New sanctuary is educational and green
The recently completed San Elijo Nature Center will celebrate its grand opening Saturday from 11 a.m. to 3 p.m. The public is invited to attend the ribbon-cutting ceremony and then enjoy guided nature walks, live animal presentations, children's activities and tour the new educational facility.
The $5.6 million, LEED-certified nature center is already receiving rave reviews from San Elijo Lagoon Conservancy members and staff.
"The way it is designed is unique, inspiring," said Tara Fuad, the conservancy's education coordinator. "You stand inside the building and you feel like you are in the middle of the lagoon."
The light and airy ground floor looks out onto the lagoon through two gently curving walls of windows. Interactive exhibits educate visitors about the lagoon's archeology, plants and animals, as well as the greater Escondido Creek Watershed that feeds the San Elijo Lagoon.
While the exhibits cater to youngsters with lots of buttons to push, they are just as interesting for adults.

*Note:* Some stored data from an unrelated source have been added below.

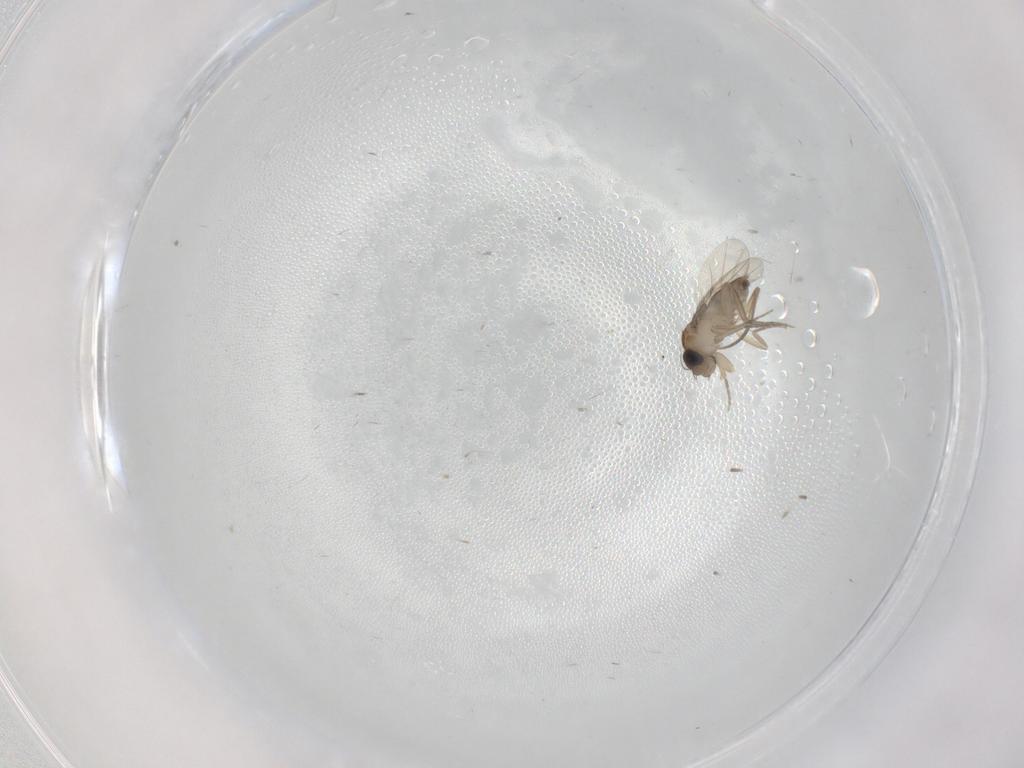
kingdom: Animalia
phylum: Arthropoda
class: Insecta
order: Diptera
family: Phoridae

"Experts in their fields will also learn something here," said Ralph Achenbach, the conservancy's outreach coordinator. "And everyone will be hooked by the blinking lights."
A dazzling display with blue and green LED lights shows how fresh and salt water mix in the lagoon during different types of storms and tides.
"I like exhibits that help me contextualize my experience outside," Achenbach said. "I think these exhibits, by being colorful and interactive, achieve that."
The 5,525-square-foot building also includes a ranger office, wet lab and classroom. The Conservancy runs the educational programs at the lagoon and Executive Director Doug Gibson is thrilled about ability to expand their offerings with the new facilities.
"It's truly an amazing resource for the community, for us, but the community as a whole," Gibson said. "You know there is a place where environmental education takes a stance, where people are going to come and learn and learn reasons to enjoy the habitat they live within."
A highlight of the natural-toned, flowing building is the large observation deck on the second story. The views overlooking the lagoon and to the ocean are breathtaking, sure to entice birders, readers, or anyone seeking sanctuary.
"I've decided I'm going to move in," Heather Kinch, a conservancy member, said. "You can come out here to sit, read, meditate, look out over the lagoon."
The facility is designed to the Gold standard for Leadership in Energy and Environmental Design (LEED). Clear wall panels and signage throughout the building explain green elements, such as recycled blue jean insulation, solar panels, reclaimed water and a green roof.
"It's wonderful to see green can be attractive and useful at the same time," said Susan Morse, board member of the San Diego Horticulture Society.
Building a new nature center has been almost a two-decade-long campaign on the part of the conservancy and Supervisor Pam Slater-Price. Price donated $300,000 from her Community Projects Fund to the nature center and the remainder came from the state and the County of San Diego Parks and Recreation Department.